SOURCE MATERIAL:

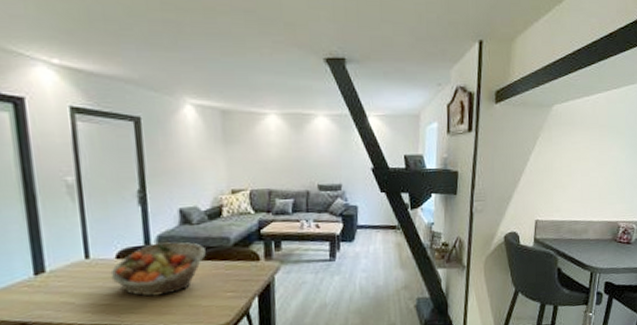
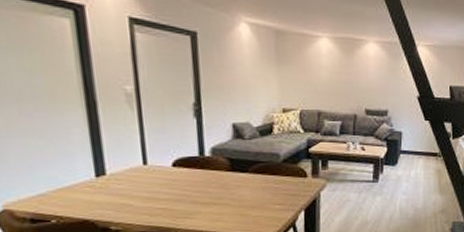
fruit basket: present [110,242,206,297] -> none [167,154,256,204]

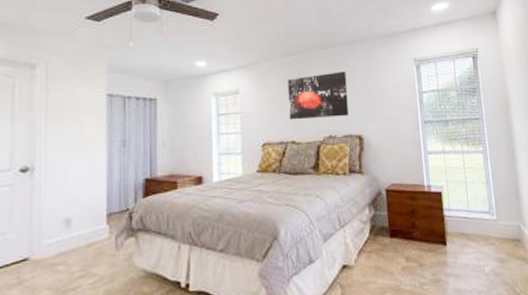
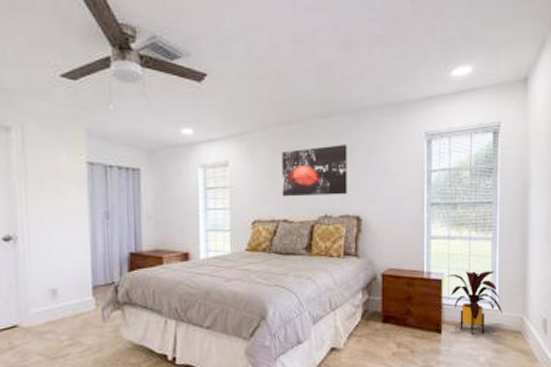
house plant: none [446,181,501,245] -> present [447,271,502,334]

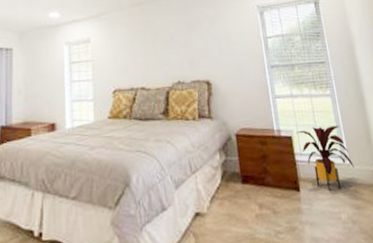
wall art: present [281,145,347,197] -> none [136,19,196,67]

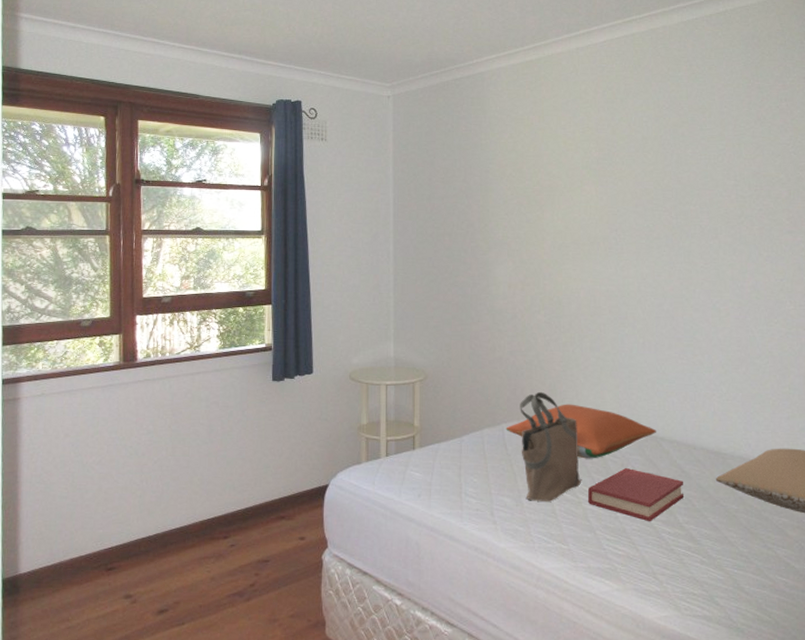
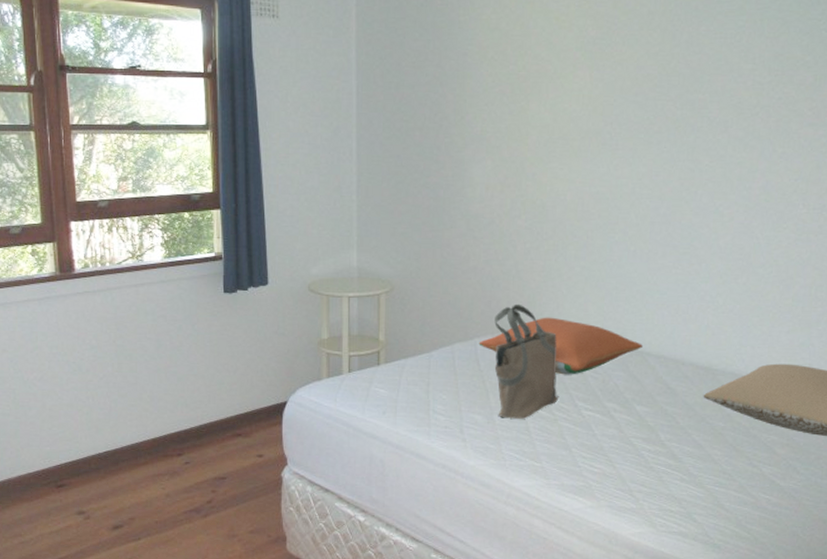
hardback book: present [588,467,683,521] -> none [565,383,668,439]

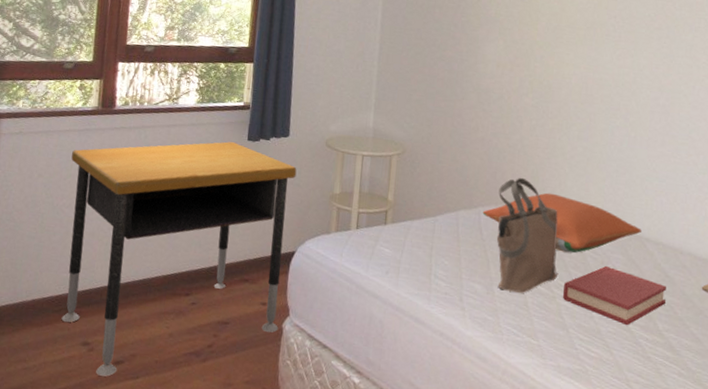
desk: none [35,296,280,541] -> present [61,141,297,377]
hardback book: none [565,383,668,439] -> present [563,265,666,325]

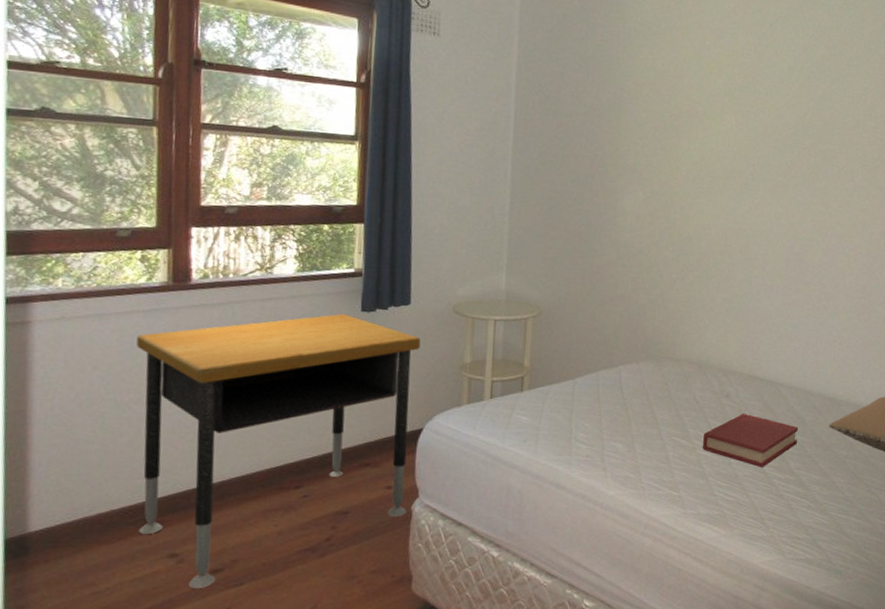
pillow: present [482,192,643,254] -> none [623,346,777,404]
tote bag: present [497,177,558,293] -> none [638,332,698,447]

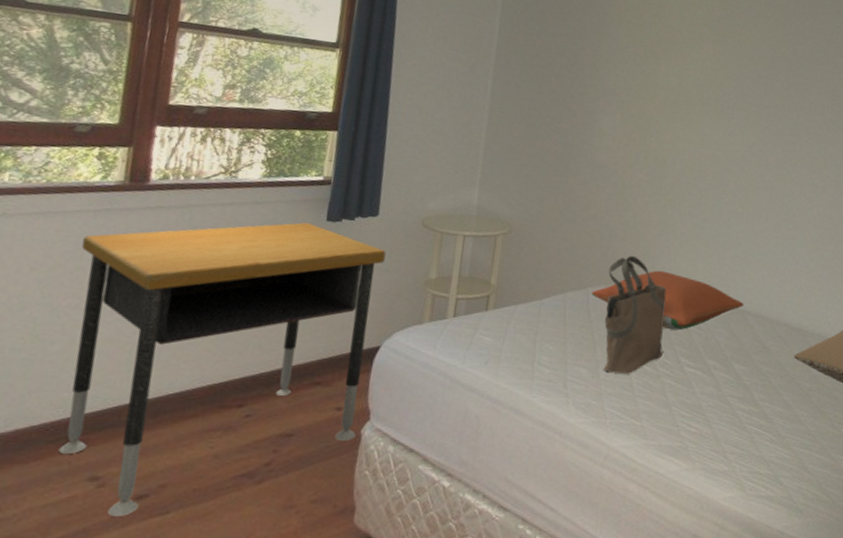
pillow: none [623,346,777,404] -> present [591,270,745,331]
tote bag: none [638,332,698,447] -> present [603,255,667,374]
hardback book: present [703,413,798,467] -> none [667,340,763,398]

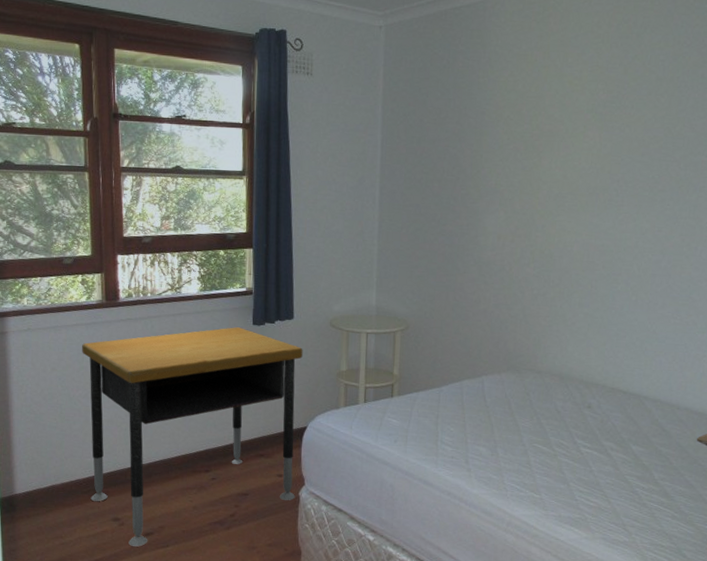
pillow: present [591,270,745,331] -> none [486,359,641,414]
tote bag: present [603,255,667,374] -> none [500,345,559,453]

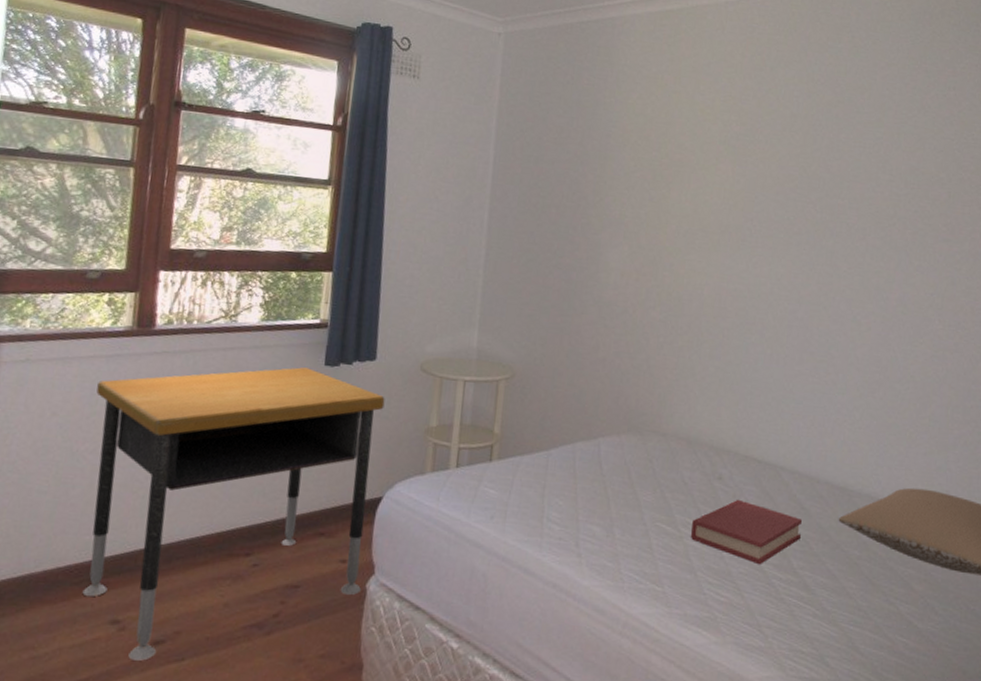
hardback book: none [564,423,663,476] -> present [691,499,802,564]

REQUIRED ACTION: Give the listing above again exactly, minus any images.

REPLY:
fruit basket: present [110,242,206,297] -> none [167,154,256,204]

house plant: none [446,181,501,245] -> present [447,271,502,334]

wall art: present [281,145,347,197] -> none [136,19,196,67]

hardback book: present [588,467,683,521] -> none [565,383,668,439]

desk: none [35,296,280,541] -> present [61,141,297,377]
hardback book: none [565,383,668,439] -> present [563,265,666,325]

pillow: present [482,192,643,254] -> none [623,346,777,404]
tote bag: present [497,177,558,293] -> none [638,332,698,447]

pillow: none [623,346,777,404] -> present [591,270,745,331]
tote bag: none [638,332,698,447] -> present [603,255,667,374]
hardback book: present [703,413,798,467] -> none [667,340,763,398]

pillow: present [591,270,745,331] -> none [486,359,641,414]
tote bag: present [603,255,667,374] -> none [500,345,559,453]

hardback book: none [564,423,663,476] -> present [691,499,802,564]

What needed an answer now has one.